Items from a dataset
___
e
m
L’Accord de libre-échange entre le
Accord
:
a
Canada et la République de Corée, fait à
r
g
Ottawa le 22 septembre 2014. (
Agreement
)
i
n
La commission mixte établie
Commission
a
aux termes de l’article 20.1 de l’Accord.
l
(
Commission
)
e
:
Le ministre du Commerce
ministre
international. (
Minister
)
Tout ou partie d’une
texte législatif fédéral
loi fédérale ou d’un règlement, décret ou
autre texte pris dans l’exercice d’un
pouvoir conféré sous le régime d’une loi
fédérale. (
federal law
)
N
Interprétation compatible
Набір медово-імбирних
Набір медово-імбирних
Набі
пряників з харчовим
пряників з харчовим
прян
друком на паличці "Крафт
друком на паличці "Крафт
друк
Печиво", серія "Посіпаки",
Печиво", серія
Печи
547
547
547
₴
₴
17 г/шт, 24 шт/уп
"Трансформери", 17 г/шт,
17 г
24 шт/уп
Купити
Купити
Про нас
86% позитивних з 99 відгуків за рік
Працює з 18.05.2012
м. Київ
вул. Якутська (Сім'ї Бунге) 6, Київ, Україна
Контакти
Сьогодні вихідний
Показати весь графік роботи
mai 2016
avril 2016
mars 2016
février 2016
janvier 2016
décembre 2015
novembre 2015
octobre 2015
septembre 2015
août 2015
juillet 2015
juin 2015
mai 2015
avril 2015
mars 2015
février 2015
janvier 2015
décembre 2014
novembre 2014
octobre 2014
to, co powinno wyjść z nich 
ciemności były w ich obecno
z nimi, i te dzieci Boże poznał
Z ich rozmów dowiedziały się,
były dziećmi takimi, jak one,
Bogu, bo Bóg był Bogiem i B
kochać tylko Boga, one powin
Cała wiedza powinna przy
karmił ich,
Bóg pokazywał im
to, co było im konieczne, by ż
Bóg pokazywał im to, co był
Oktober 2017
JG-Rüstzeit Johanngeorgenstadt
___
* _DIRECTIVE_:
Copy every line of the listing above without changing anything.

* _OUTPUT FOR THIS TASK_:
e
m
L’Accord de libre-échange entre le
Accord
:
a
Canada et la République de Corée, fait à
r
g
Ottawa le 22 septembre 2014. (
Agreement
)
i
n
La commission mixte établie
Commission
a
aux termes de l’article 20.1 de l’Accord.
l
(
Commission
)
e
:
Le ministre du Commerce
ministre
international. (
Minister
)
Tout ou partie d’une
texte législatif fédéral
loi fédérale ou d’un règlement, décret ou
autre texte pris dans l’exercice d’un
pouvoir conféré sous le régime d’une loi
fédérale. (
federal law
)
N
Interprétation compatible
Набір медово-імбирних
Набір медово-імбирних
Набі
пряників з харчовим
пряників з харчовим
прян
друком на паличці "Крафт
друком на паличці "Крафт
друк
Печиво", серія "Посіпаки",
Печиво", серія
Печи
547
547
547
₴
₴
17 г/шт, 24 шт/уп
"Трансформери", 17 г/шт,
17 г
24 шт/уп
Купити
Купити
Про нас
86% позитивних з 99 відгуків за рік
Працює з 18.05.2012
м. Київ
вул. Якутська (Сім'ї Бунге) 6, Київ, Україна
Контакти
Сьогодні вихідний
Показати весь графік роботи
mai 2016
avril 2016
mars 2016
février 2016
janvier 2016
décembre 2015
novembre 2015
octobre 2015
septembre 2015
août 2015
juillet 2015
juin 2015
mai 2015
avril 2015
mars 2015
février 2015
janvier 2015
décembre 2014
novembre 2014
octobre 2014
to, co powinno wyjść z nich 
ciemności były w ich obecno
z nimi, i te dzieci Boże poznał
Z ich rozmów dowiedziały się,
były dziećmi takimi, jak one,
Bogu, bo Bóg był Bogiem i B
kochać tylko Boga, one powin
Cała wiedza powinna przy
karmił ich,
Bóg pokazywał im
to, co było im konieczne, by ż
Bóg pokazywał im to, co był
Oktober 2017
JG-Rüstzeit Johanngeorgenstadt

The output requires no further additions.